Staging deploys are managed by GitHub Actions and the deploy:staging pull
request label. The workflow checks out the PR head, syncs it to the VPS, applies
staging-only arena configuration, runs a Docker-in-Docker smoke deployment, and
leaves a live arena running for review.
Provider keys are never committed. For model-backed challenge generation and AI agents, configure these GitHub environment secrets for staging:
| Secret | Purpose |
|---|---|
OPENAI_API_KEY |
Enables OpenAI-backed challenge generation and agents. |
GEMINI_API_KEY |
Enables Gemini-backed challenge generation and agents. |
STAGING_OPERATOR_TOKEN |
Authorizes match controls in the operator console. |
STAGING_CHECKER_SECRET |
Master secret used by service checkers. |
STAGING_TEAM_TOKEN_PATTERN |
Per-team submission token pattern containing {team}. |
The bot controller only receives provider keys through container environment
variables at deploy time. If a provider appears as key not detected in the UI,
inspect the staging workflow secrets and the bot-controller runtime
environment.
- Operator guide - local setup, arena lifecycle, team access, bots, troubleshooting, and development checks.

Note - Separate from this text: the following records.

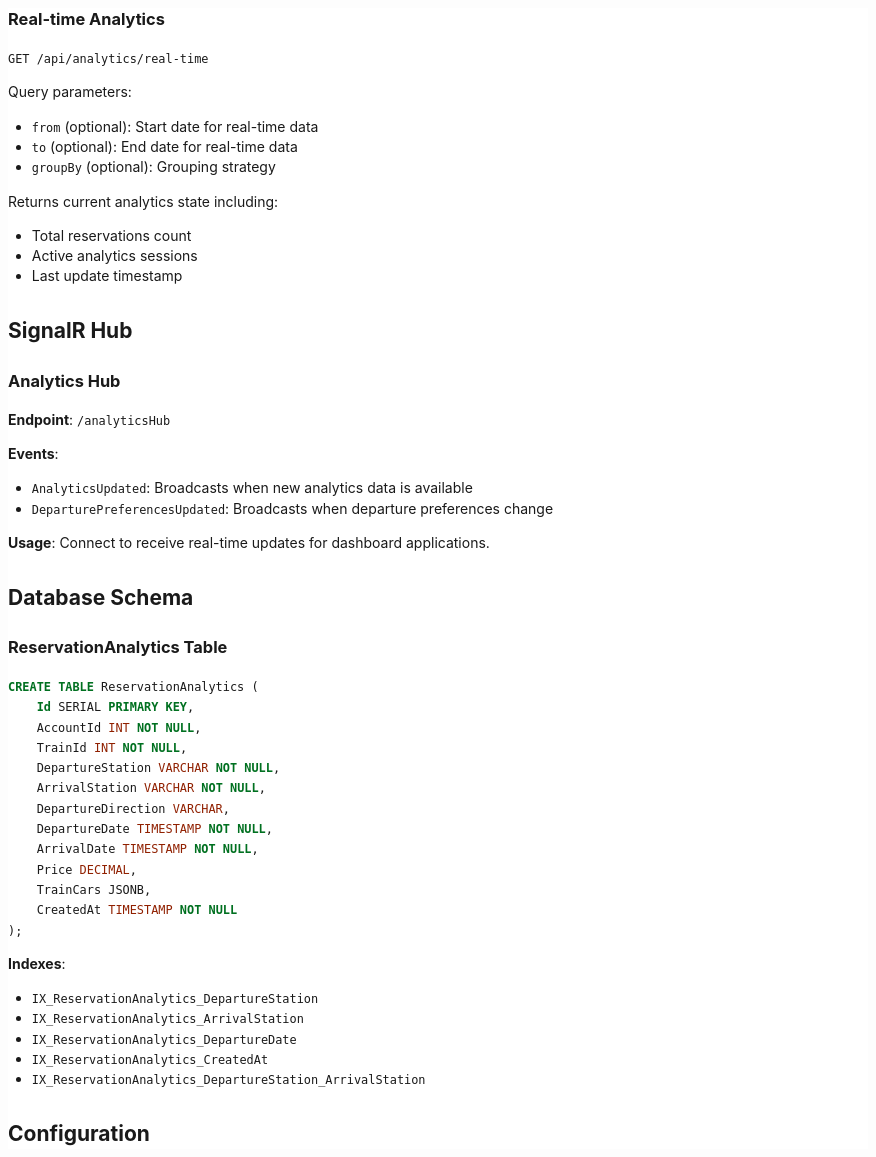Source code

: ### Real-time Analytics
```
GET /api/analytics/real-time
```
Query parameters:
- `from` (optional): Start date for real-time data
- `to` (optional): End date for real-time data
- `groupBy` (optional): Grouping strategy

Returns current analytics state including:
- Total reservations count
- Active analytics sessions
- Last update timestamp

## SignalR Hub

### Analytics Hub
**Endpoint**: `/analyticsHub`

**Events**:
- `AnalyticsUpdated`: Broadcasts when new analytics data is available
- `DeparturePreferencesUpdated`: Broadcasts when departure preferences change

**Usage**: Connect to receive real-time updates for dashboard applications.

## Database Schema

### ReservationAnalytics Table
```sql
CREATE TABLE ReservationAnalytics (
    Id SERIAL PRIMARY KEY,
    AccountId INT NOT NULL,
    TrainId INT NOT NULL,
    DepartureStation VARCHAR NOT NULL,
    ArrivalStation VARCHAR NOT NULL,
    DepartureDirection VARCHAR,
    DepartureDate TIMESTAMP NOT NULL,
    ArrivalDate TIMESTAMP NOT NULL,
    Price DECIMAL,
    TrainCars JSONB,
    CreatedAt TIMESTAMP NOT NULL
);
```

**Indexes**:
- `IX_ReservationAnalytics_DepartureStation`
- `IX_ReservationAnalytics_ArrivalStation` 
- `IX_ReservationAnalytics_DepartureDate`
- `IX_ReservationAnalytics_CreatedAt`
- `IX_ReservationAnalytics_DepartureStation_ArrivalStation`

## Configuration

- Architecture - container topology, generated services, persistence, submissions, scoring, and operator console behavior.
- Threat model - trust boundaries, privileged resources, escape paths, and controls for shared or exposed events.
- Round engine - match controls, persisted rounds, checker phases, recovery, and single-step behavior.
- Scoring - attack, defense, SLA, replay, idempotency, and tie ordering.
- Isolation - trusted, filtered-proxy, and Docker-in-Docker operating modes.
- Agent testing and evals - how model contracts, fake-provider loops, smoke checks, and staging evals prove agent behavior.
- AI-assisted development - report on how agentic AI tools were used during the software development process.
- Writing checkers - checker plugin contract and service authoring expectations.
- Staging deployments - PR-label-gated deployment to the disposable staging VPS.
- Product direction - long-term goals and product framing.
- Audit and backlog - current priorities and agent-oriented implementation tasks.
Sandcastle is a local research and prototyping platform. Native Linux Docker Engine is the best supported runtime, and Docker-in-Docker mode is the current production-like option for untrusted participants.
Before running a shared, public, or cloud-exposed event, read the threat model. The default trusted-local mode is meant for controlled development environments, not as a security boundary.
Sandcastle is released under the MIT License. See LICENSE.